As `train_urls_from_openimages.txt` is very large, here we provide a tiny file [train_urls_tiny.txt](data/train_urls_tiny.txt) to demonstrate the downloading procedure.
```
cd data
./download_urls_multithreading.sh
```
A sub-folder `data/images` will be generated to save the downloaded jpeg images, as well as a file `train_im_list_tiny.txt` to save the image list and the corresponding annotations.

### [Semantic Hierarchy](#semantic-hierarchy)
[[back to top](#)]

We build the semantic hiearchy of 11,166 categories, according to [WordNet](https://wordnet.princeton.edu/).
The direct parent categories of each class can be found from the file [data/dictionary_and_semantic_hierarchy.txt](data/dictionary_and_semantic_hierarchy.txt). The whole semantic hierarchy includes 4 independent trees, of which
the root nodes are `thing`, `matter`, `object, physical object` and `atmospheric phenomenon`, respectively.
The length of the longest semantic path from root to leaf nodes is 16, and the average length is 7.47.

### [Annotations](#annotations)
[[back to top](#)]

Since the image URLs of ML-Images are collected from ImageNet and Open Images, the annotations of ML-Images are constructed based on the
original annotations from ImageNet and Open Images. Note that the original annotations from Open Images are licensed by Google Inc. under [CC BY-4.0](https://creativecommons.org/licenses/by/4.0/). Specifically, we conduct the following steps to construct the new annotations of ML-Images.
* For the 6,902,811 training URLs from Open Images, we remove the annotated tags that are out of the remained 1,134 categories.
* According to the constructed [semantic hierarchy](data/dictionary_and_semantic_hierarchy.txt) of 11,166 categories, we augment the annotations of all URLs of ML-Images following the cateria that if one URL is annotated with category i, then all ancestor categories will also be annotated to this URL.
* We train a ResNet-101 model based on the 6,902,811 training URLs from Open Images, with 1,134 outputs. Using this ResNet-101 model, we predict the tags from 1,134 categories for the 10,756,941 single-annotated image URLs from ImageNet. Consequently, we obtain a normalized co-occurrence matrix between 10,032 categories from ImageNet and 1,134 categories from Open Images. We can determine the strongly co-occurrenced pairs of categories. For example, category i and j are strongly co-occurrenced; then, if one image is annotated with category i, then category j should also be annotated.

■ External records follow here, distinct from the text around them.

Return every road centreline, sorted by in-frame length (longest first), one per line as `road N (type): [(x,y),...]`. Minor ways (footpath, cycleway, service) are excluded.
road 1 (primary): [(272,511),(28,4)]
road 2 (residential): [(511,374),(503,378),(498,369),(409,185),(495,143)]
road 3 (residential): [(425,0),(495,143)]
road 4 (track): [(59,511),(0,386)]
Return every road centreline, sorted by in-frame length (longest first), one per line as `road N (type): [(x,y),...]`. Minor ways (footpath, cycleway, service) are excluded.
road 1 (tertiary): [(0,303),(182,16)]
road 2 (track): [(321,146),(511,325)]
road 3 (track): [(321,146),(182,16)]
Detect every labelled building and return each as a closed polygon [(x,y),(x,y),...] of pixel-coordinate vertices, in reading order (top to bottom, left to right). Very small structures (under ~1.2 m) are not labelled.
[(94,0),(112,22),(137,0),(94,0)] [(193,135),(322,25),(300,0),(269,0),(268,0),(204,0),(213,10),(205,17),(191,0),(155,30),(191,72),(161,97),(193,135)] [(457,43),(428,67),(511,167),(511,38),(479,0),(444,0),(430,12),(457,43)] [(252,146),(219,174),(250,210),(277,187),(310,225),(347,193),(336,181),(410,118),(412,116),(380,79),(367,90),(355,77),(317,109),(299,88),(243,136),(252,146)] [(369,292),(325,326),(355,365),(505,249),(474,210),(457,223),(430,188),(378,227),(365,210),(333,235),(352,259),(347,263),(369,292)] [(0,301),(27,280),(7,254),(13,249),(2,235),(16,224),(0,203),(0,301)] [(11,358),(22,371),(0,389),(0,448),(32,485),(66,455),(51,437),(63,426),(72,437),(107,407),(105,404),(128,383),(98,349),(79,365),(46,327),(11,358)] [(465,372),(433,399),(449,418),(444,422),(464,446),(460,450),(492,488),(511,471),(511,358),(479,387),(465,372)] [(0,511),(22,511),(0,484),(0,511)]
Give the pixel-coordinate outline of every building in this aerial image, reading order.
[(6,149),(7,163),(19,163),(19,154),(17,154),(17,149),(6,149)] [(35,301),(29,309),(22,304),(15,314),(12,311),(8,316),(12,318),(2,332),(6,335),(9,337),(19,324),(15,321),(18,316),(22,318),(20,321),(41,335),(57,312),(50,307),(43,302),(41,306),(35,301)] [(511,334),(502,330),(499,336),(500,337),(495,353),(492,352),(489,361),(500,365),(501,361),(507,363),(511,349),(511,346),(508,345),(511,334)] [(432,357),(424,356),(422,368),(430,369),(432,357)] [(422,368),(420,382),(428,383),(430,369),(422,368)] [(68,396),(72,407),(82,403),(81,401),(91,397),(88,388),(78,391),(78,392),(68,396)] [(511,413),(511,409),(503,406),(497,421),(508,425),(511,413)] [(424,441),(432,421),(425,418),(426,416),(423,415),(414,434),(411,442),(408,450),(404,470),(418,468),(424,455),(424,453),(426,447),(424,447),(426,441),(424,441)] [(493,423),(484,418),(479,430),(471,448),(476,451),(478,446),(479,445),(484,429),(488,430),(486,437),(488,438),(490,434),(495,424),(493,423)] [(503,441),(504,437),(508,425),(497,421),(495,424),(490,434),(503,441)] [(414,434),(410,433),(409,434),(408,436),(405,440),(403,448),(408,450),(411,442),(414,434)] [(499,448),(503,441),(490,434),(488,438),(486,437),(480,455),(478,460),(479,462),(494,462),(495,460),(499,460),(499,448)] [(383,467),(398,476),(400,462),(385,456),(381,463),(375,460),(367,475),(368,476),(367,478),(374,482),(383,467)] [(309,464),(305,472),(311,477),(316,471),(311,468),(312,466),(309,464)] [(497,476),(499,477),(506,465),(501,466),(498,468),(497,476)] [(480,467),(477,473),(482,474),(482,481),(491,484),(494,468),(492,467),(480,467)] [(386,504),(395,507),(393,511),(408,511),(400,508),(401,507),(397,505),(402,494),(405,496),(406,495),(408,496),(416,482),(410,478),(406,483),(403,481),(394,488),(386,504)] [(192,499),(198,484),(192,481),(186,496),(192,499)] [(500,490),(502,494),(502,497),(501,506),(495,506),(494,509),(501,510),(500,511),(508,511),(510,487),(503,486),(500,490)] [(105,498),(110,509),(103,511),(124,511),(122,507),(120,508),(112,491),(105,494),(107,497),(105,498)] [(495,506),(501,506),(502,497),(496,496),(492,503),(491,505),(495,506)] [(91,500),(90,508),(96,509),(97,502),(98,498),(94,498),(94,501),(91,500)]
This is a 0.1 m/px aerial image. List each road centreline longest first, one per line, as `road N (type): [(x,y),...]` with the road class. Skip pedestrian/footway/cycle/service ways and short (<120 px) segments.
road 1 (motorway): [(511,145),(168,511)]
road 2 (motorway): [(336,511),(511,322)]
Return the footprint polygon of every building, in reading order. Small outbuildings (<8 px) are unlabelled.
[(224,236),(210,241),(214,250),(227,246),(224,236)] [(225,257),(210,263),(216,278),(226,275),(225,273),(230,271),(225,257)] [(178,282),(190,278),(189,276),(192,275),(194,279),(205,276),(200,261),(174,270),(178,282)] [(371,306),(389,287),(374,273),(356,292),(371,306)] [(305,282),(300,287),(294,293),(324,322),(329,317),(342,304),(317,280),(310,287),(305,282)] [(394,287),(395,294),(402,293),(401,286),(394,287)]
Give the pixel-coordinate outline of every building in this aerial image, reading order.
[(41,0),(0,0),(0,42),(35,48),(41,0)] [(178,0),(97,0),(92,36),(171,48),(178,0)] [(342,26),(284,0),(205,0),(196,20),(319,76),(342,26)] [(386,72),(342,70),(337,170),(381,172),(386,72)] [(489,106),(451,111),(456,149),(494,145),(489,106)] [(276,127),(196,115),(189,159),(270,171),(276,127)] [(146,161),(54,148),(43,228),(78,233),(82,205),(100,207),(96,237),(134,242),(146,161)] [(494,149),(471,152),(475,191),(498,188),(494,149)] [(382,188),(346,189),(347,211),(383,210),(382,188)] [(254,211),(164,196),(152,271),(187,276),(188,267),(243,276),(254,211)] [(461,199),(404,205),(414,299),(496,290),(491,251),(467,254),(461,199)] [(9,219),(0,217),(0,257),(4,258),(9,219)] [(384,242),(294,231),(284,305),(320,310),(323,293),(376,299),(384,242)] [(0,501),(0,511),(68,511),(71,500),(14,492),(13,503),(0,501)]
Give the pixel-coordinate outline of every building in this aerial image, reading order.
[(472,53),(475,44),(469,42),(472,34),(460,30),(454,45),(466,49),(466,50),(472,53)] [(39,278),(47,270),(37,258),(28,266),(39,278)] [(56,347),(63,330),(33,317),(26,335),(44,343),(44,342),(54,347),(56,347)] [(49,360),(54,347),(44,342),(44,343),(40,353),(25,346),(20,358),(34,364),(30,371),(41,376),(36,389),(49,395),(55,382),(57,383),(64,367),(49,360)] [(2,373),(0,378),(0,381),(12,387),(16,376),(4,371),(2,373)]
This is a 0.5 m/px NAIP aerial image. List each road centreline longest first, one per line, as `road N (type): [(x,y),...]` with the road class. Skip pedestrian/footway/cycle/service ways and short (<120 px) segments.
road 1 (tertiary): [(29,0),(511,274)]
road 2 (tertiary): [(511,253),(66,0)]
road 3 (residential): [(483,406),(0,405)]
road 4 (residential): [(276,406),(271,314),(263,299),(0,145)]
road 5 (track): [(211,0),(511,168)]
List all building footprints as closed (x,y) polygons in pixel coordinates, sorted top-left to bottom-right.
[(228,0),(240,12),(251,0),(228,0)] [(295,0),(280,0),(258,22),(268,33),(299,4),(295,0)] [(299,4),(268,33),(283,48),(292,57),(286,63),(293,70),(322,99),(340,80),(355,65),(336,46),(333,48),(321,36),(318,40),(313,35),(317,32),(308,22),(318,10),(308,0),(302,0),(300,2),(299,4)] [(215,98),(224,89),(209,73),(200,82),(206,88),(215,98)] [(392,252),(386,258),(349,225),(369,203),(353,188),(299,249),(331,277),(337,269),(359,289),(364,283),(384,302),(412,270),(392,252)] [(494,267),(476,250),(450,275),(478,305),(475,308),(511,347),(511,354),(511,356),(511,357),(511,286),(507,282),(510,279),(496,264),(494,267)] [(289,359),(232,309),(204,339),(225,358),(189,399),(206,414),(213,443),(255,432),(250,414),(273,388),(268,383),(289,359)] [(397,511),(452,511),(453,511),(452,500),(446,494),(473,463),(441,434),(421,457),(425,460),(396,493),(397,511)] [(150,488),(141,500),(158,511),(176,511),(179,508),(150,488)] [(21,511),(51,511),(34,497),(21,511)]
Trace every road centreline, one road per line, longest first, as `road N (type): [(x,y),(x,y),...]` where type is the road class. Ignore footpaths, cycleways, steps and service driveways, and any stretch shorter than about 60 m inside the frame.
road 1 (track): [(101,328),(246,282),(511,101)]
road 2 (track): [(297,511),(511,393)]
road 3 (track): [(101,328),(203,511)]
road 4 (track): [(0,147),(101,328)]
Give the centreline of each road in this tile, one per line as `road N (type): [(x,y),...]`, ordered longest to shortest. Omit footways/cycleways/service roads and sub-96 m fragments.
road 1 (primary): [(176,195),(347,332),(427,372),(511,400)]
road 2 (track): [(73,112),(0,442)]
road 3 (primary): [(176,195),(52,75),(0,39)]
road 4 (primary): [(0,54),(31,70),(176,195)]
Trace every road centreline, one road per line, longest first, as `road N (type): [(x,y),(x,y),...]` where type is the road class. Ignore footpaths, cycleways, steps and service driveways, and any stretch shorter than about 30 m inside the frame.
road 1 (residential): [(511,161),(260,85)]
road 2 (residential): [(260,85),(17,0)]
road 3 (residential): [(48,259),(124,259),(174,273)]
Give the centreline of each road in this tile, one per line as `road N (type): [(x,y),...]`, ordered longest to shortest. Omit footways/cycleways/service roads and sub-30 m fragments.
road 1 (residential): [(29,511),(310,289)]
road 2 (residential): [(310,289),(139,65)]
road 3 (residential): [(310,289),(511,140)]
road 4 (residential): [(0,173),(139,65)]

The annotations of all URLs in ML-Images are stored in `train_urls.txt` and `val_urls.txt`.

### [Statistics](#statistics)
[[back to top](#)]

The main statistics of ML-Images are summarized in ML-Images.


| # Train images | # Validation images | # Classes | # Trainable Classes | # Avg tags per image | # Avg images per class |
| :-------------: |:--------------------:| :--------:| :-----------------: |:-------------------:| :---------------------:|
| 17,609,752 | 88,739 | 11,166 | 10,505 | 8.72 | 13,843 |

Note: *Trainable class* indicates the class that has over 100 train images.




The number of images per class and the histogram of the number of annotations in training set are shown in the following figures.

GitHub GitHub

# [Train](#train)
[[back to top](#)]

### [Prepare the TFRecord File](#prepare-tfrecord)
[[back to top](#)]

Here we generate the tfrecords using the multithreading module. One should firstly split the file `train_im_list_tiny.txt` into multiple smaller files, and save them into the sub-folder `data/image_lists/`.
```
cd data
./tfrecord.sh
```
Multiple tfrecords (named like `x.tfrecords`) will saved to `data/tfrecords/`.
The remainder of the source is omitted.